When I first read this, my thought was to be dubious that there was an exploit only if iCloud backups are involved. Really? But I had no good way to explain my suspicions that the whole AppleID core rot provides the technical capability to override encryption protection . Until, I came across Ars and Soghoian weighing in:
"In the case of iMessage intercept capabilities, Apple is taking a page from Skype's playbook—make very carefully worded statements about the existence of encryption, and then let people read far more into their claims than they have actually made," Chris Soghoian, who is principal technologist and senior policy analyst for the American Civil Liberties Union, told Ars. "When reading Apple's carefully worded PRISM denial, remember it was written by a hybrid team of lawyers and PR folks.
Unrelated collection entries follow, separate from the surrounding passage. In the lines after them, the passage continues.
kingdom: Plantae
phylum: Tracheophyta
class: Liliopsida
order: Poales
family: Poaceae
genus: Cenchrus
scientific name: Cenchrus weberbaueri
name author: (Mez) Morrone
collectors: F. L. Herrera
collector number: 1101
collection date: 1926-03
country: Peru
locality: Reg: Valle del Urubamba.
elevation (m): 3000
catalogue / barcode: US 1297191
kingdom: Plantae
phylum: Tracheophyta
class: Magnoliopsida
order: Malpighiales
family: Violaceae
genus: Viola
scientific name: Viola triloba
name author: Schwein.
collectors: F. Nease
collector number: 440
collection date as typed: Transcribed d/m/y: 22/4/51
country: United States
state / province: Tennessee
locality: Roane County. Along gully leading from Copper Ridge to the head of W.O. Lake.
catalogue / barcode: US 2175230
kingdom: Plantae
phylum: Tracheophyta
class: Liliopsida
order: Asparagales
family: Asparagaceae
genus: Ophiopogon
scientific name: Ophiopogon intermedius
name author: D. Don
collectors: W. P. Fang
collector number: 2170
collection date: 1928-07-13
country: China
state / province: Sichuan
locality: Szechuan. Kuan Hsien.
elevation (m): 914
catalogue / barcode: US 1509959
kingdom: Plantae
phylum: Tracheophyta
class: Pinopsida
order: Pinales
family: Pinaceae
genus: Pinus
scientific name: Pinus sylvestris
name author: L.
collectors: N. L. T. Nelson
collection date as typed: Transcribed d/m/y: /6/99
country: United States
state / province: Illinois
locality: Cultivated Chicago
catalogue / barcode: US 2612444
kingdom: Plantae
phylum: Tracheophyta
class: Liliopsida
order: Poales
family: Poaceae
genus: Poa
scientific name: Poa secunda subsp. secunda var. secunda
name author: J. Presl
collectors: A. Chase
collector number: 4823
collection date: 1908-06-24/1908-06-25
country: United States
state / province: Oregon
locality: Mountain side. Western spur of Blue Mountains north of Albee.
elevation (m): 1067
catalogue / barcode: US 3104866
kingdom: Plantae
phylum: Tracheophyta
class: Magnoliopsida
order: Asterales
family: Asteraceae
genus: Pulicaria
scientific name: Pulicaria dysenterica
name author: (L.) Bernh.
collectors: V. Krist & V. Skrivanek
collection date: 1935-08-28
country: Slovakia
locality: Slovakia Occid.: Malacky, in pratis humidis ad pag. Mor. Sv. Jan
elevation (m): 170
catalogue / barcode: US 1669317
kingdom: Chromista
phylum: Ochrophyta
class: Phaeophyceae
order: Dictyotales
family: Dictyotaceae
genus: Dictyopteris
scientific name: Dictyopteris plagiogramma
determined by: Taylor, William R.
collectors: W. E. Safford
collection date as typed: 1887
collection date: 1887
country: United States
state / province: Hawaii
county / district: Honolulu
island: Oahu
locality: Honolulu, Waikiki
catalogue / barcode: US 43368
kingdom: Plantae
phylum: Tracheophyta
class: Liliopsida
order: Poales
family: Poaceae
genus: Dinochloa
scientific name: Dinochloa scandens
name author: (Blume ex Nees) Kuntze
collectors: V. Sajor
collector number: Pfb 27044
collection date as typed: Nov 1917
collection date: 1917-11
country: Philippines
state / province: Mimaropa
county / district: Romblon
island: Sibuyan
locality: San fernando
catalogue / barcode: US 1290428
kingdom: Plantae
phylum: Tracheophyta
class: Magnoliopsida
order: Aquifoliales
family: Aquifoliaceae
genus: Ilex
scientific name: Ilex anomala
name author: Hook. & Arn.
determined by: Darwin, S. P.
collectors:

Every word matters. At best, they are being cagey, at worst, outright deceptive."
As Soghoian and other critics admit, the end-to-end encryption included with iMessage may make it impossible for Apple to decrypt conversations, at least in some circumstances. But in the absence of key details that Apple has steadfastly declined to provide, customers who are especially concerned about their privacy would do well to assume otherwise.
In other words, Apple’s privacy statement may well not be strictly true. let alone only misleading in the iCloud backup sense.
And I for one welcome our new iMessage/PRISM/NSA overlords. I’d like to remind them that as a trusted blog commenter, I can be helpful in rounding up others to toil in their underground sugar caves.